In [None]:
import sys
import os
import datetime as date
import pandas as pd
import numpy as np

from sklearn.linear_model import LogisticRegression
from sklearn.model_selection import train_test_split
from sklearn.metrics import precision_recall_curve, roc_curve, auc
from sklearn.metrics import classification_report
from matplotlib import pyplot
from matplotlib import pylab

sys.path.append(os.getcwd())

In [1]:
NOAA_header_line_offset = 3

NOAA_dataset_query_year_start = 2014
NOAA_dataset_query_year_stop = 2022

NOAA_county_code_list = ["001", "003", "005", "007", "009", "011", "013", "015", "017", "019", "021", "023",
                         "025", "027", "029", "031", "033", "035", "037", "039", "041", "043", "045", "047",
                         "049", "051", "053", "055", "057", "059", "061", "063", "065", "067", "069", "071"]

county_list = ["Baker", "Benton", "Clackamas", "Clatsop", "Columbia", "Coos", "Crook", "Curry", "Deschutes",
               "Douglas", "Gilliam", "Grant", "Harney", "Hood River", "Jackson", "Jefferson", "Josephine",
               "Klamath", "Lake", "Lane", "Lincoln", "Linn", "Malheur", "Marion", "Morrow", "Multnomah",
               "Polk", "Sherman", "Tillamook", "Umatilla", "Union", "Wallowa", "Wasco", "Washington",
               "Wheeler", "Yamhill"]

month_list = ["January", "February", "March", "April", "May", "June", "July",
              "August", "September", "October", "November", "December"]

Since I were not able to find detailed archived daily precipitation and temperature data, I took the monthly mean temperature and precipitation as a simpler approach. The original climate data contains two parts, temperature and precipitation, I joined two tables by their corresponding county and date. My data research direction is the correlation between the occurrence of wildfires and the climate of the month. 
Currently, data from NOAA stores seperately in folder Precipitation_By_county and Temperature_By_County. The first three function is to make then into pure csv file and store them in a folder called Precipitation_temperature together for further use.

In [None]:
def delete_lines(fileName, head, targetFN):
    fin = open(fileName, 'r')
    lines = fin.readlines()
    fout = open(targetFN, 'w')

* Records shown *
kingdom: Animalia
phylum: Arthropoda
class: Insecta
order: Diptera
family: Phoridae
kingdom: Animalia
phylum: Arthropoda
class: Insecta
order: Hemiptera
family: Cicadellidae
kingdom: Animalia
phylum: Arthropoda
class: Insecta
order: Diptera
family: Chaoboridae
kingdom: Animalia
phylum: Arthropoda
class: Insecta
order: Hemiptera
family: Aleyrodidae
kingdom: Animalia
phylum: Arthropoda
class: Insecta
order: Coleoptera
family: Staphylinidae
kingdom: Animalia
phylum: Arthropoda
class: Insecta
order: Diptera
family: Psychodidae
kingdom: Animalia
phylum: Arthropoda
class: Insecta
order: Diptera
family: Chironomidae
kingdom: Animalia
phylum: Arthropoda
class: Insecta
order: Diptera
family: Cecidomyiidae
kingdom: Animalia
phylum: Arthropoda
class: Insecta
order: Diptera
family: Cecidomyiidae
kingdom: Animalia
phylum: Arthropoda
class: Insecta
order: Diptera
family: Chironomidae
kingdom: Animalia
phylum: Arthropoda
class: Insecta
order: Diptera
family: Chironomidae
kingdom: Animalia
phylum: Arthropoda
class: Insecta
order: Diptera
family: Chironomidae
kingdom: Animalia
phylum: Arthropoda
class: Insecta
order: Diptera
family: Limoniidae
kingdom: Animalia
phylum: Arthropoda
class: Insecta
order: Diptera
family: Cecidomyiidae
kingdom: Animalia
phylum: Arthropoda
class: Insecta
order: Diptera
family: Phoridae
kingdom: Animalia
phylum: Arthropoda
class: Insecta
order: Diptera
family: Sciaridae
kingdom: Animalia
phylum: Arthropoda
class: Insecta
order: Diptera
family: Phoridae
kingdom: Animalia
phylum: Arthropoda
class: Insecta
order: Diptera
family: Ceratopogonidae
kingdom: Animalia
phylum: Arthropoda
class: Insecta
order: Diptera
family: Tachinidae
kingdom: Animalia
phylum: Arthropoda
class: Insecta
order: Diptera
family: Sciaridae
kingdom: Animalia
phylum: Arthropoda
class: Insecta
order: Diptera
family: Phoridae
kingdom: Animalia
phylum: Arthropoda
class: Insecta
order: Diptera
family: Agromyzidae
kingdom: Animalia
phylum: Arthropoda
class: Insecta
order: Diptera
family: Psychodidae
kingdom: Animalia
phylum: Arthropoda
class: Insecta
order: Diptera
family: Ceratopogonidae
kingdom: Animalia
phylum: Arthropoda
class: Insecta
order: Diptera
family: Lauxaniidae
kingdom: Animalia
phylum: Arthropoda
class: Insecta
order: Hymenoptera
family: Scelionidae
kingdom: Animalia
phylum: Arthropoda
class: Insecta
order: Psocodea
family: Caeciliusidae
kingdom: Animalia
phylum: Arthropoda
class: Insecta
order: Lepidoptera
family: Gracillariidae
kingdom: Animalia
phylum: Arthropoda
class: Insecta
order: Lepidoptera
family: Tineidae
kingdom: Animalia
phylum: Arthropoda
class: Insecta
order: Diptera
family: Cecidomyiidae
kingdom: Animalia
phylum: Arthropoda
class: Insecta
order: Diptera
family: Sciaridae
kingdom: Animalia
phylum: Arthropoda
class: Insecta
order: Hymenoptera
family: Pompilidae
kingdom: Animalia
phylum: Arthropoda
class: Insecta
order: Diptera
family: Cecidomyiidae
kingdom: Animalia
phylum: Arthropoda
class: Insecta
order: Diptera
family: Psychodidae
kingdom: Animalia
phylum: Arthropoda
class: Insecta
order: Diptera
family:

* Exercise requirements *
(1) In the notebook text, condense the paragraph beginning "Since I were not able to find" into a short bulleted list that keeps its main facts.
(2) Write out the stretch of the notebook text from "Since I were" through "of the month.", with no changes.

* Responses *
(1)
- Detailed archived daily precipitation and temperature data could not be found, so monthly mean temperature and precipitation were used as a simpler approach.
- The original climate data has two parts, temperature and precipitation, and the two tables were joined by county and date.
- The research direction is the correlation between wildfire occurrence and the climate of the month.

(2)
Since I were not able to find detailed archived daily precipitation and temperature data, I took the monthly mean temperature and precipitation as a simpler approach. The original climate data contains two parts, temperature and precipitation, I joined two tables by their corresponding county and date. My data research direction is the correlation between the occurrence of wildfires and the climate of the month.